Some of us could have used twice as much Bach in the program, but the decisive diversity of the “Project’s” sampler plate concept is a strong one, a keeper. Through this format, younger ears and those beyond classical leanings get to experience a variety of musical idioms and taste treats, in short, digestible forms. We savored a plate of carols in different arrangements for chorus and orchestra, token Hanukkah songs, and the comfy chair melodies of John Williams’s feel-good serenades from Home Alone. The namesake morsel of Handel’s “Hallelujah” chorus was performed with guest “layman” conductor Steve Hammer’s swaying arms assiduously keeping the baton-guided beat.
The Music Academy’s admirable youth vocal project Sing! made another appearance on the stage, following its role in Santa Barbara Symphony’s chorally epic Carmina Burana this fall.

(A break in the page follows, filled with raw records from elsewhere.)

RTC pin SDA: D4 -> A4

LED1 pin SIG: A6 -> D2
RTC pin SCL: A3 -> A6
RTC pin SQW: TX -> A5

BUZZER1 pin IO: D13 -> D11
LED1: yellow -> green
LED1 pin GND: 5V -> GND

Speaking of said Academy, the institution’s dynamic head Scott Reed did the narrator/reader honors in the traditional narration/Phillip Lane score for Dickens’s “A Christmas Carol,” arriving prepared, pajama-ed and with his adorable red-haired daughter Ruby on his lap. She gave us the most spontaneous moment of the night when, deep into the book, she restlessly helped dad by turning the page prematurely, no doubt befuddled by his slow, cue-triggered reading. She also seemed to take great delight in the ritual Santa sighting in the house.

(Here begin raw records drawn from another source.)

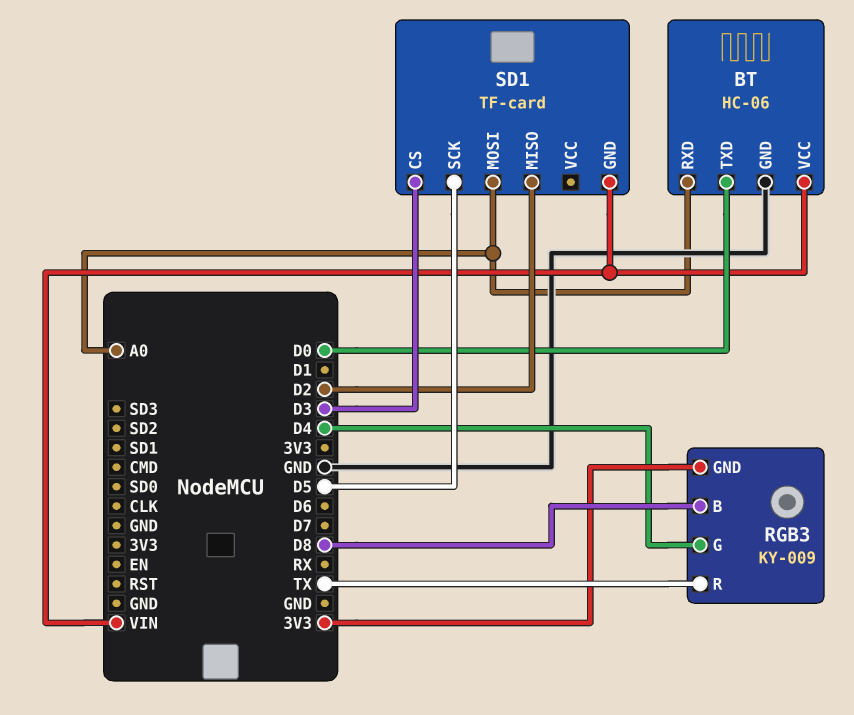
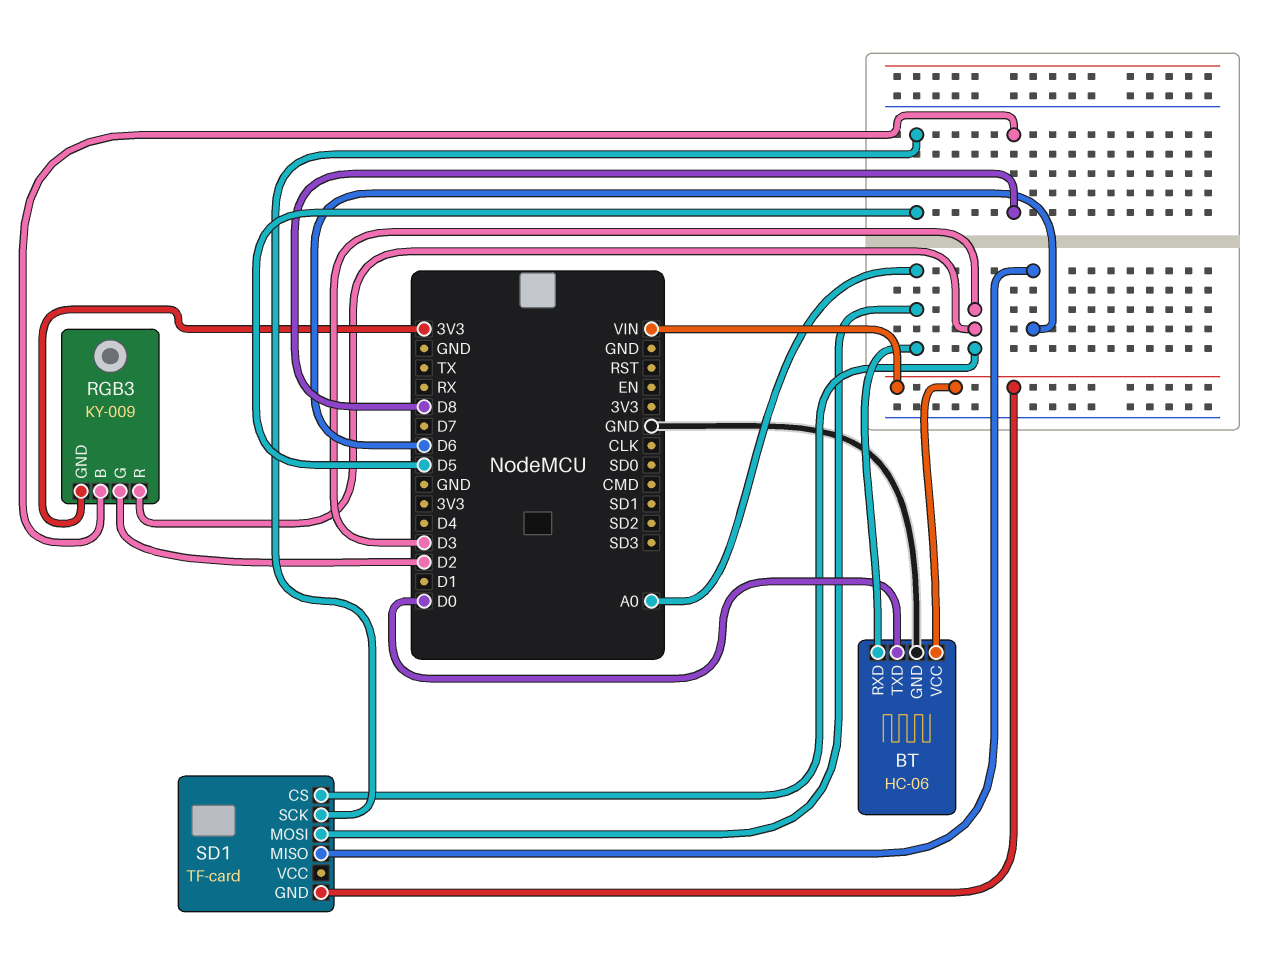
RGB3 pin G: D4 -> D2
RGB3 pin R: TX -> D3
SD1 pin MISO: D2 -> D6

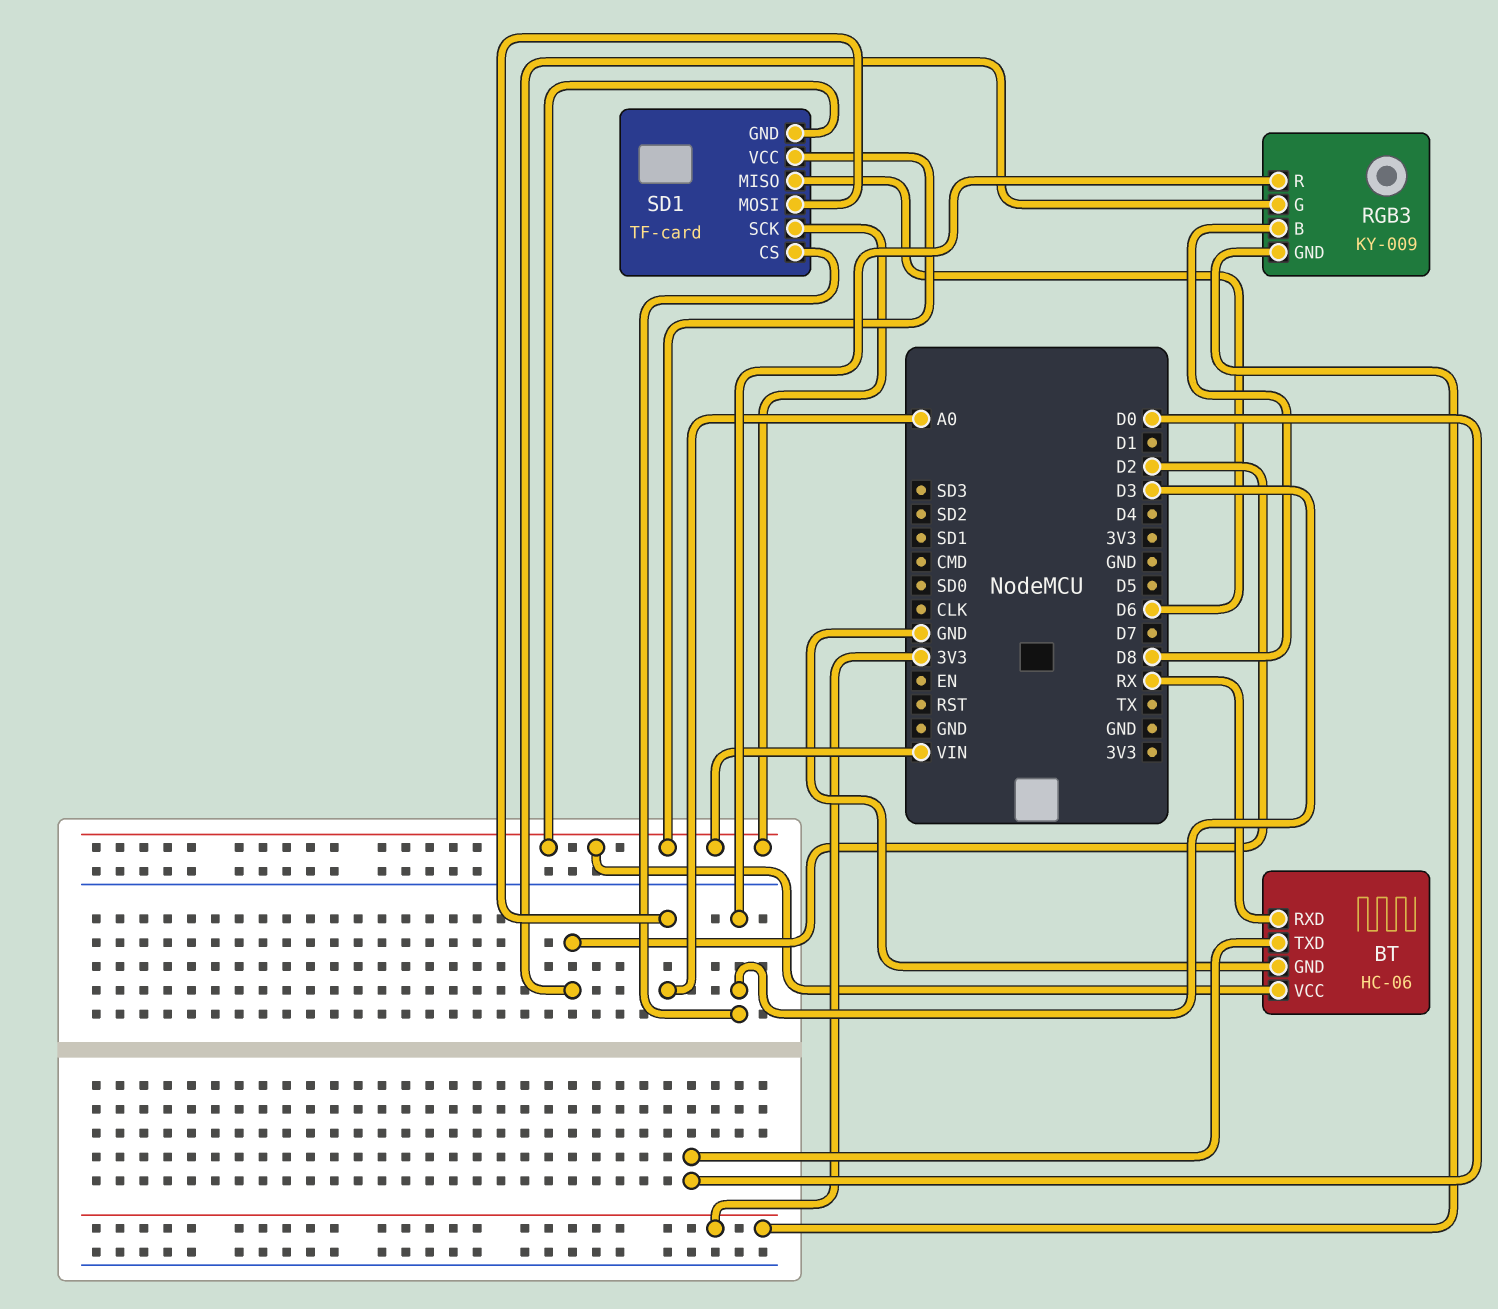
BT pin RXD: A0 -> RX
SD1 pin SCK: D5 -> VIN
SD1 pin VCC: none -> VIN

In other Music Academy news, the enterprise’s grand 75th anniversary year comes to a close on a high, cello-phonic note. The Alumni All-Star Cello Choir caps off the new three-concert Mariposa Series, Saturday night in Lehmann Hall, up in the Academy’s Montecito campus. Hear eight expert cellists, with Academy alum status, taking on music of Heitor Villa-Lobos, Astor Piazzolla and Vivaldi’s The Four Seasons, in this last huzzah for the Academy’s milestone year.
Checking the Seasonal List, Thrice
This weekend brings a triple blast of Christmas-timed performances to Santa Barbara stages from three distinct religio-cultural angles. For the Folk Orchestra of Santa Barbara, intrepidly led by director and multipurpose musician Adam Phillips, the season offers a ripe opportunity to adapt old favorites and lesser-known music through his expandable group’s unique folk orchestral filter. Check them out in the intimate environments of the Presidio Chapel on Saturday night (Dec. 17) and the Marjorie Luke Theatre on Sunday afternoon (Dec. 18).
Wend your way to the blissfully remote and resonant Christ the King, Chapel for the Quire of Voyces’ renewed annual concert tradition, the “Mysteries of Christmas,” on Saturday and Sunday afternoon (Dec. 17-18). This Christmas concert model reliably keeps the Christ in Christmas music see full story here.
For the more secularly-inclined, Christ has left the building — being the Lobero Theatre this weekend — when the Christmas Revels circus comes to town (pardon the metaphor mixology). Revels, a lovable and vintage-waxing tradition of music, dance, and storytelling now up to its 15th annual edition, feeds into the ancient celebration of winter solstice in Europe and 19th century America. Geo-cultural themes change each year: this year’s point of reference goes back to the British Isles, for a program dubbed “A Scottish Celebration of the Winter Solstice.”
Commanding his own corner of the weekend’s yuletide calendar, pure-voiced pop-legend Johnny Mathis makes his way back to the Chumash Casino on Friday night, for one of his periodic Santa Ynez shows. Mathis, now 87 and still in fine vocal fettle, has been synonymous with Christmas repertoire going back to his 1958 album Merry Christmas, with a special ownership of “I’ll be Home for Christmas.”
Compared to the Delta variant-downed scarcity of live Christmas music a year ago, this season’s blur of options is a very happy problem, indeed.